How do Refrigerant Work

  How Refrigerant Work 

How does a refrigerant move around a chiller or air conditioning unit to remove thermal energy from a room or refrigerator?

How does a refrigerant move thermal energy around a chiller or air conditioning system? It doesn’t matter what type of refrigeration system you use, from the refrigerator in your home, a small split a/c unit all the way up to an industrial chiller. Essentially they all work the same way by passing a refrigerant between the main components of the compressor, condenser, expansion device, and the evaporator to remove unwanted heat from one location (e.g. an office) to another (e.g. outside air).

Refrigerant boil and evaporate

When we say “refrigerant” we mean a fluid that can easily boil from a liquid into a vapor and also be condensed from a vapor back into a liquid. This needs to occur again and again, continuously without fail.

An example of a refrigerant would be water. This is able to evaporate and condense and is easy and safe to use. It’s used in Absorption chillers as a refrigerant, you can find out more about this type of chiller. The reason water isn’t typically used as a refrigerant in common air conditioning units is that there are specially made refrigerants designed specifically for this task, and these are able to perform much more efficiently.

Refrigerant Types and Boiling Points

Some of the more common refrigerants on the market ate R22, R134A, and R410A, although the laws and regulations on refrigerants are tightening and many of these will be phased out in the long run. These common refrigerants all have extremely low boiling points compared to water. This allows it to evaporate into a vapor with very little thermal energy applied which means the refrigerant can extract heat more rapidly.

How a compressor works

Let's look at how refrigerant moves around the system. We’ll start with the compressor as this is the heart of the system, it forces the refrigerant around each of the components within the refrigeration system. The refrigerant will enter as a saturated vapor and is a low temperature and low pressure. As the compressor pulls the refrigerant in, it rapidly compresses it, this forces the molecules together so the same amount of molecules fits into a smaller volume. The molecules are all constantly bouncing around and compressing them into a smaller space causes them to collide more often, as they collide they convert their kinetic energy into heat. At the same time, all the energy that is put in by the compressor is converted into internal energy within the refrigerant. This results in the refrigerant increasing in internal energy, enthalpy, temperature, and pressure. You’ll know this if you’ve ever used a bike pump, the pump becomes very hot as the pressure increases.

How a condenser works

The refrigerant now moves to the condenser. The condenser is where all the unwanted heat is rejected out into the atmosphere. This will include all the heat from the building as well as the heat from the compressor. When the refrigerant enters the condenser, it needs to be at a higher temperature than the ambient air around it, in order for the heat to transfer. The greater the temperature difference, the easier the heat transfer will be. The refrigerant enters as superheated vapor at high pressure and temperature, it then passes along the tubes of the condenser. During this move, fans will blow air across the condenser (in an air-cooled system) to remove the unwanted energy. Much like blowing a hot spoon of soup to cool it down. As the air blows across the tubes, it removes heat from the refrigerant. As the refrigerant gives up its heat it will condense into a liquid so by the time the refrigerant leaves the condenser it will be a completely saturated liquid, still at high pressure, but slightly cooler although it will have decreased in both enthalpy and entropy

How the evaporator works

The refrigerant then makes its way to the expansion valve. The expansion valve meters the flow of refrigerant into the evaporator. In this example we’re using a thermal expansion valve that holds back refrigerant, creating a high and low-pressure side. The valve will then adjust to allow some refrigerant to flow and this will be part liquid and part vapor. As it passes through it will expand to try and fill the void. As it expands the refrigerant reduces in pressure and temperature, just like if you hold a deodorant spray can and hold the trigger down. The refrigerant leaves the expansion valve at low pressure and temperature then heads straight into the evaporator.

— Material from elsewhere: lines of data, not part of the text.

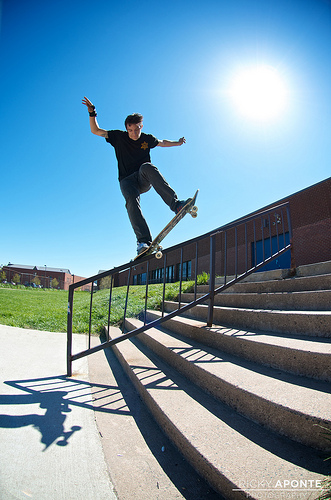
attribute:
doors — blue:
[253, 240, 286, 270]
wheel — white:
[149, 252, 163, 257]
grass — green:
[31, 290, 57, 304]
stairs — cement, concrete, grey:
[233, 310, 309, 447]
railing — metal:
[68, 275, 242, 357]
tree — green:
[27, 268, 43, 290]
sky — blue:
[64, 15, 156, 80]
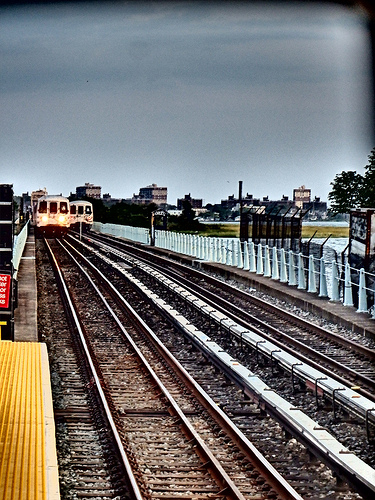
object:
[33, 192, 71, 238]
train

The evaporator receives the refrigerant and another fan blows the warm air of the room across the evaporator coil. The temperature of the room air is higher than the temperature of the cool refrigerant this allows it to absorb more energy and boil the refrigerant completely into a vapor. Much like heating a pan of water, the heat will cause the water to evaporate into steam vapor and the vapor will carry the heat away, if you were to place your hand over the rising steam you will find it’s very hot. Although I wouldn’t recommend this and it can cause injury. Remember we looked earlier at the low boiling point of refrigerants, so room temperature air is enough to boil it into a vapor.

The refrigerant leaves the evaporator as a low temperature, low-pressure vapor. The temperature only changes slightly which confuses many people, but the reason it doesn’t increase dramatically is that it is undergoing a phase change from a liquid to a vapor so the thermal energy is being used to break the bonds between the molecules but the enthalpy and entropy will increase and this is where the energy is going. The temperature will only change once the fluid is no longer undergoing a phase change. And that, is the basics of hot refrigerants work in HVAC refrigeration systems.